俳優の松方弘樹(64)=写真=が、満を持して時代劇スターだった父の故・近衛十四郎(このえ・じゅうしろう)さん(享年61)=同下=の代表作に挑戦する。約50年間続いたテレビ朝日系の連続時代劇枠の掉尾(とうび)を飾る作品だが、父、時代劇への思いとは−。
番組は、17日スタートの「素浪人・月影兵庫」(火曜午後7時)。豪放磊落な旗本の次男坊・月影兵庫(松方)が旅先で遭遇するトラブルを解決する勧善懲悪ものだ。
十四郎版は65−68年に2期にわたって放送。68年2月には、テレ朝系ドラマで歴代2位の視聴率35.8%(関東地区、ビデオリサーチ調べ)を記録。まさに時代劇全盛期の金字塔だった。

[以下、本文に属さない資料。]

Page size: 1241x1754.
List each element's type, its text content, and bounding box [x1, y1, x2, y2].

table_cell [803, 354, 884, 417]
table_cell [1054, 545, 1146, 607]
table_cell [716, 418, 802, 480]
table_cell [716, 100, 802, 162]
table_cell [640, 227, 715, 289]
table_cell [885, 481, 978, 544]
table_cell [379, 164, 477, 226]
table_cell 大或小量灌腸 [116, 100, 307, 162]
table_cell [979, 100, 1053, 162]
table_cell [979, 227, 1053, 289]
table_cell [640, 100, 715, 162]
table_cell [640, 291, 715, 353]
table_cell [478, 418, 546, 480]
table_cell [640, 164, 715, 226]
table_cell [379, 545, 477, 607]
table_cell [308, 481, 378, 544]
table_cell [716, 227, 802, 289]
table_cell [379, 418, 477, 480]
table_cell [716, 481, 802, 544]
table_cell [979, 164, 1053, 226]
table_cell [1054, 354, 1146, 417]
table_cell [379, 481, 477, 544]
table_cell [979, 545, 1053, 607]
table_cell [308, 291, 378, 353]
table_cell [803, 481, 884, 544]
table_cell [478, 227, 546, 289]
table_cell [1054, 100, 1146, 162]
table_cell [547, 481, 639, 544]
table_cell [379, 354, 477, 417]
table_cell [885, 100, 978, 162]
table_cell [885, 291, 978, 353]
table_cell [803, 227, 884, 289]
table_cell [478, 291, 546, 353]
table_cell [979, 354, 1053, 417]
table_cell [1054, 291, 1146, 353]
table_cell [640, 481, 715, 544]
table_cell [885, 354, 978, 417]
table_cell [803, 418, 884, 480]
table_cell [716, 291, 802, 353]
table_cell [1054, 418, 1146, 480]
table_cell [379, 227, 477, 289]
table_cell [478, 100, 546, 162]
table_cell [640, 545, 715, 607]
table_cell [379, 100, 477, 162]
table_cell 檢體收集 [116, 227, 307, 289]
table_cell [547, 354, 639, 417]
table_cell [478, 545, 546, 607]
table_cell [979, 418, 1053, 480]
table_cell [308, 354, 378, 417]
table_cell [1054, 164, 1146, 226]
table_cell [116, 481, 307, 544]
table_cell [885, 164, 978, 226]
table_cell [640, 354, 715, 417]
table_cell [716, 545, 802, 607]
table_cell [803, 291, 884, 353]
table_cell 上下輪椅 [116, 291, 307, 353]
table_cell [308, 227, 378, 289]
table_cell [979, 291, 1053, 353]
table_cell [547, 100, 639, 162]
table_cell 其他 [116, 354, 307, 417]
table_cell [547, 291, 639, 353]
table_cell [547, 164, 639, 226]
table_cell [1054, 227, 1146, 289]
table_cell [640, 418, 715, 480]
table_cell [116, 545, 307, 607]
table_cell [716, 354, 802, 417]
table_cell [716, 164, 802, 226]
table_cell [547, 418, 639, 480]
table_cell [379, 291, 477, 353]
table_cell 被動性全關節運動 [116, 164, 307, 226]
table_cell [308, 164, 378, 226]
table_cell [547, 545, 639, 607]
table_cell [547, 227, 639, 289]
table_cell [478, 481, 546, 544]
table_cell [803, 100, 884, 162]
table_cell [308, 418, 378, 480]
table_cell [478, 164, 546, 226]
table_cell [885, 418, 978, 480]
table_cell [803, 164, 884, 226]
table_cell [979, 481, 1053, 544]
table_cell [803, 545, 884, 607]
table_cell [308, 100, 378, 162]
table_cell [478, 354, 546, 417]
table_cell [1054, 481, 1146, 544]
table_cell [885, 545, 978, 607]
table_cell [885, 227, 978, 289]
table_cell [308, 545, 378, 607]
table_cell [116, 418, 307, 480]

ところが、近年は視聴者の時代劇離れが続き、テレ朝としては、苦渋の決断で、今回が最後の時代劇枠となった。「遠山の金さん」などを演じてきた松方の心境は複雑だ。
「切ないですよ。時代劇は絶え間なく継承すべきもので、新たにやろうと思ったら大変な努力がいる。途絶えてしまうのは、日本文化にとって大変な損失です」
すでに「柳生十兵衛」シリーズなどで父の役を引き継いでいるが、月影兵庫役には特別な思いがある。
「引き受けるのに、3日間考えました。何しろおやじが3年もやっていた役ですから、生半可な気持ちじゃできない。でも、僕はおやじのようなコワモテではなく、鶴田浩二のような甘さが半分入っている(笑)。おやじとは違う兵庫を演じてみようと思った」
父親が他界したのは1977年。撮影にあたっては墓前に、「エラい大役や。見守ってくれ」とあいさつ。父の素顔をこう振り返る。
「朴訥(ぼくとつ)な親。小言はあっても、演技指導されたことはないです。昔の役者らしく、おやじは月に1回家に帰ればいい方。何しろ、お茶屋から撮影所に通っていたぐらいですから。京都には行きつけの店がたくさんあって、僕もツケでずいぶん飲んだ」
デビュー時から、京都・太秦の東映撮影所で「近衛さんトコの坊や」「お兄ちゃん」とかわいがられていた松方。俳優としての自覚が芽生えたのは、実は、父を亡くしてからだという。
「出た作品は多かったけど、やはり父に甘えていた。亡くなる前に頑張っていたら、今ごろ、もっと“うだつの上がる”役者になっていたと思う。やっと独り立ちできたと思えたのは、(84年の)『修羅の群れ』のころでした」
酒豪だった父とは違い、6年以上前から酒を絶ち、健康管理にも気をつけている。
「役者にとって男ざかりは、40歳から55歳。そこで、どのくらい仕事に恵まれ、勉強したかが物を言う。あとは体力を維持すれば、70代以降でも役者はできる」
さて、父をうならせることはできるか。
まつかた・ひろき 俳優。1942年7月23日生まれ。東京都出身。60年に映画「十七歳の逆襲 暴力をぶっ潰せ」で主演デビュー。「仁義なき戦い」シリーズ、「柳生一族の陰謀」など出演作多数。